As the title says, I don't understand how to find the domain of $\arcsin(\sqrt{1-x^2})$. I kinda understand how it would equate to it would be -1 < x < 1 (inclusive of 1 and -1) by definition of a real root, but how does the inverse sine function affect this domain? I know that for any function $\arcsin(f(x))$, the domain is $-1<f(x)<1$, but how exactly does the root affect this domain also?
Thanks for the help.
On
The domain of the function $f(x)=\arcsin(x)$, by definition, is equal to $-1\le x\le 1$. Now, since the argument in your function is $\sqrt{1-x^2}$ then we have to solve the following inequality: $$-1\le \sqrt{1-x^2} \le 1.$$
Since the function $f(x)=\sqrt{x}$ is greater than $0$ for all $x$, then we note that $$0 \le \sqrt{1-x^2} \le 1 $$ $$\therefore 0\le1-x^2\le1$$ $$\therefore-1\le-x^2\le0$$ $$\therefore 0\le x^2 \le1$$ $$\therefore x\in[-1,1]$$.
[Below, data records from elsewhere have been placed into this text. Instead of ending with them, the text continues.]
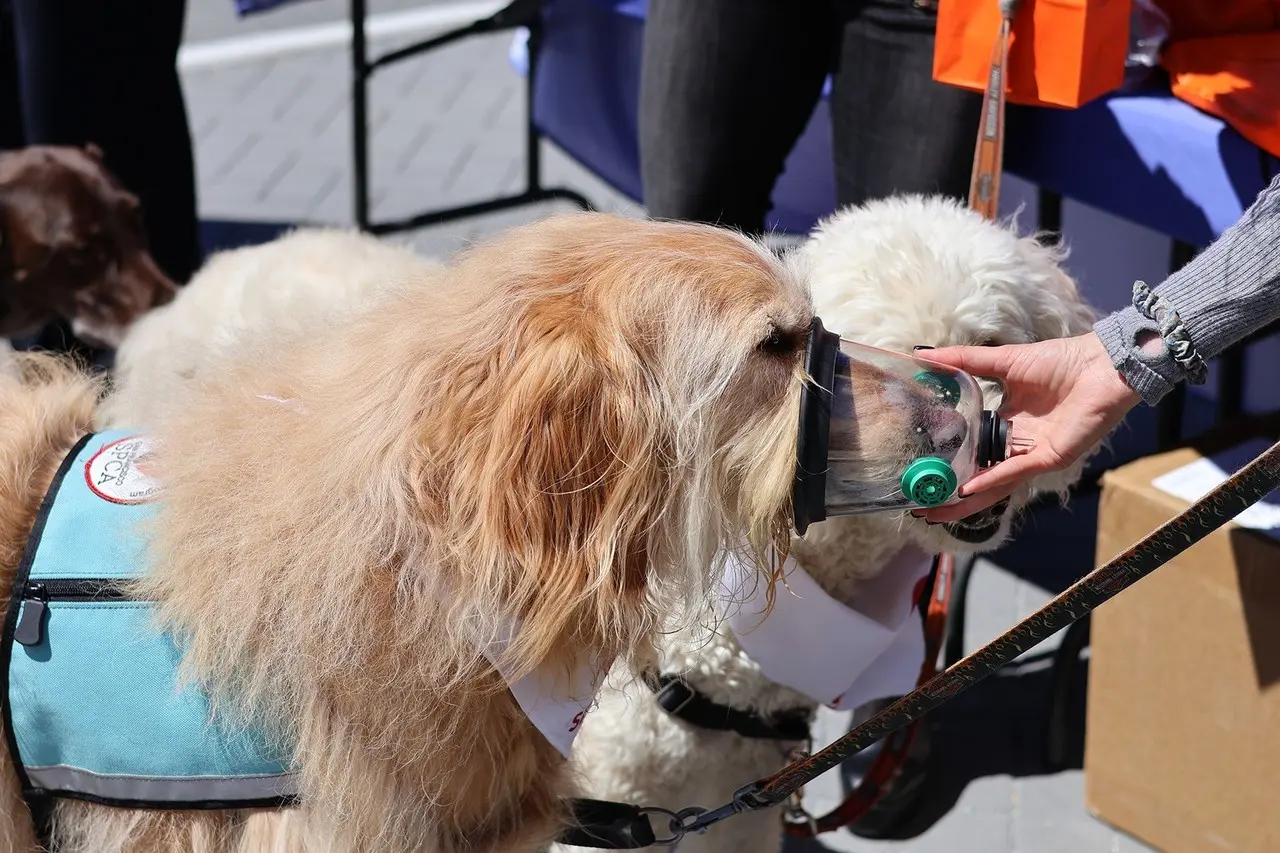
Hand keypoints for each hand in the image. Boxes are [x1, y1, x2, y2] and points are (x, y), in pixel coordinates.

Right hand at [913, 332, 1141, 521]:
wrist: (1101, 363)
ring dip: (967, 500)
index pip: (973, 451)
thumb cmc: (1060, 361)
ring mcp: (1033, 453)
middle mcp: (1017, 444)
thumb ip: (964, 361)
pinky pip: (1016, 471)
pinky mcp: (1050, 456)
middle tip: (920, 507)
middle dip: (952, 496)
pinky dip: (993, 479)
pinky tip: (969, 488)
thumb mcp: (1003, 361)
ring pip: (996, 485)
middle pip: (980, 478)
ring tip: (938, 510)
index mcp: (1007, 424)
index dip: (948, 463)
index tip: (920, 471)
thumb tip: (923, 354)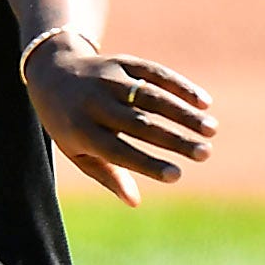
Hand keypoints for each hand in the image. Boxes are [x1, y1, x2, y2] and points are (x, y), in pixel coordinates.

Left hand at [23, 33, 216, 206]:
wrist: (52, 72)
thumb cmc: (69, 123)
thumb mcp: (77, 152)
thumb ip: (107, 174)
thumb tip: (134, 202)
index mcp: (81, 131)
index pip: (118, 151)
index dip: (148, 164)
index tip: (177, 175)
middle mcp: (95, 103)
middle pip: (140, 124)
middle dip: (175, 140)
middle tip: (205, 154)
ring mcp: (110, 79)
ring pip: (152, 96)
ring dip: (184, 113)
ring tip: (212, 130)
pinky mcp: (123, 62)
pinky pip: (155, 73)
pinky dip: (180, 86)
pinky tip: (203, 102)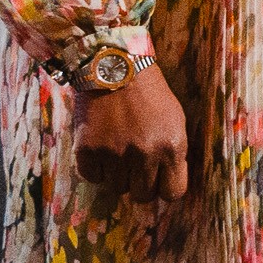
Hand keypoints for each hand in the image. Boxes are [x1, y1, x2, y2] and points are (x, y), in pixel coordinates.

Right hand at [71, 60, 191, 207]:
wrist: (114, 67)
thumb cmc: (149, 94)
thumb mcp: (175, 121)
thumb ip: (173, 153)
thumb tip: (167, 185)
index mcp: (172, 146)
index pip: (173, 192)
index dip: (165, 188)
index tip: (159, 180)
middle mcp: (144, 154)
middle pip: (142, 195)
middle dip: (140, 184)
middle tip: (135, 167)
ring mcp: (114, 153)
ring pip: (116, 188)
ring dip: (116, 175)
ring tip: (117, 150)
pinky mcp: (87, 149)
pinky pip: (91, 177)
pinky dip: (94, 168)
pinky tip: (100, 149)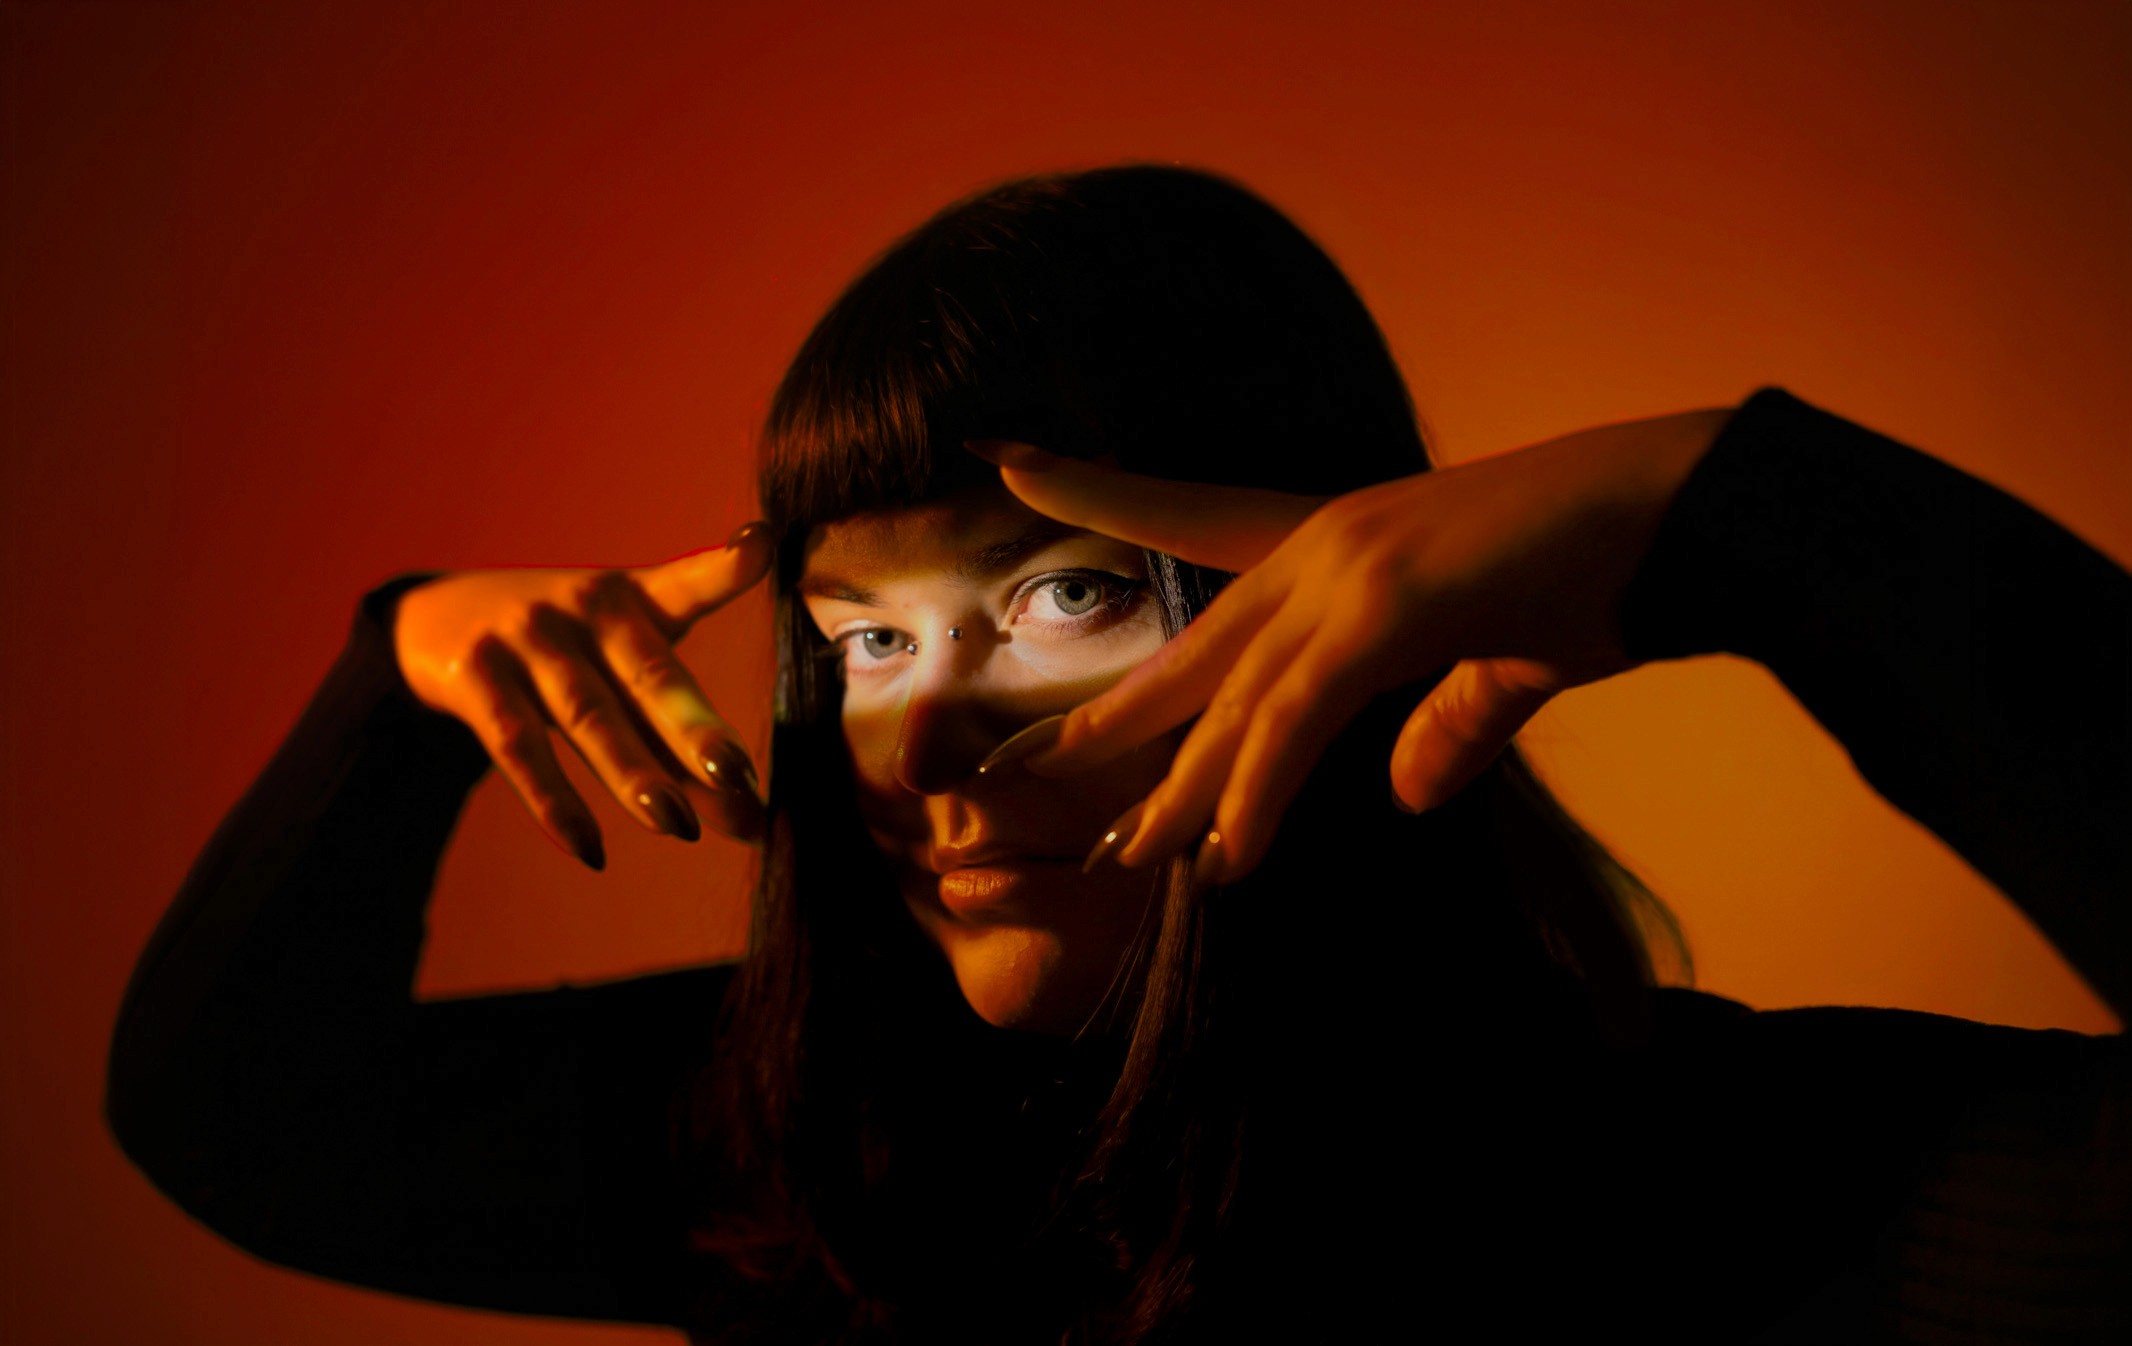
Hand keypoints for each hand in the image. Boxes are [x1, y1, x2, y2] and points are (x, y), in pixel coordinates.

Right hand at [392, 523, 773, 868]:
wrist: (433, 620)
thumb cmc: (568, 654)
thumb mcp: (624, 679)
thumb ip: (687, 747)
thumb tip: (756, 827)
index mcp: (636, 600)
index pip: (689, 583)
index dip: (726, 567)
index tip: (762, 545)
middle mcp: (586, 609)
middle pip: (651, 676)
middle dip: (695, 729)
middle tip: (739, 777)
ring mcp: (529, 638)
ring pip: (589, 716)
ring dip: (633, 774)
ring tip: (678, 826)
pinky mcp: (476, 676)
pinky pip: (519, 746)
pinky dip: (554, 801)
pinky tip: (589, 849)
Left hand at [973, 406, 1731, 884]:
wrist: (1696, 520)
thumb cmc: (1608, 576)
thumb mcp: (1507, 668)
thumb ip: (1445, 727)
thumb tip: (1404, 793)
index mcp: (1343, 549)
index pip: (1194, 516)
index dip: (1103, 492)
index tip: (1010, 464)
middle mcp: (1326, 548)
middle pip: (1192, 651)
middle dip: (1106, 720)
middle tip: (1015, 770)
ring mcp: (1352, 569)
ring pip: (1236, 701)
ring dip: (1184, 791)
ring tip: (1129, 861)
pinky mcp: (1391, 606)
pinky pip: (1299, 717)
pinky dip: (1260, 791)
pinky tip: (1232, 856)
BEcause arcsin operates on values between $-1$ and $1$, you need to have $$ -1 \le \sqrt{1 - x^2} \le 1 $$ That's equivalent (by squaring, since the square root is always nonnegative) to $$ {1 - x^2} \le 1 $$ But with the constraint that $1 - x^2 \ge 0$, so that the square root is still defined. So we have $$ 0 \le {1 - x^2} \le 1 $$
Take $1 - \text{each term}$ and swap the comparisons to get $$1 \ge x^2 \ge 0 $$ whose solution is $-1 \le x \le 1$.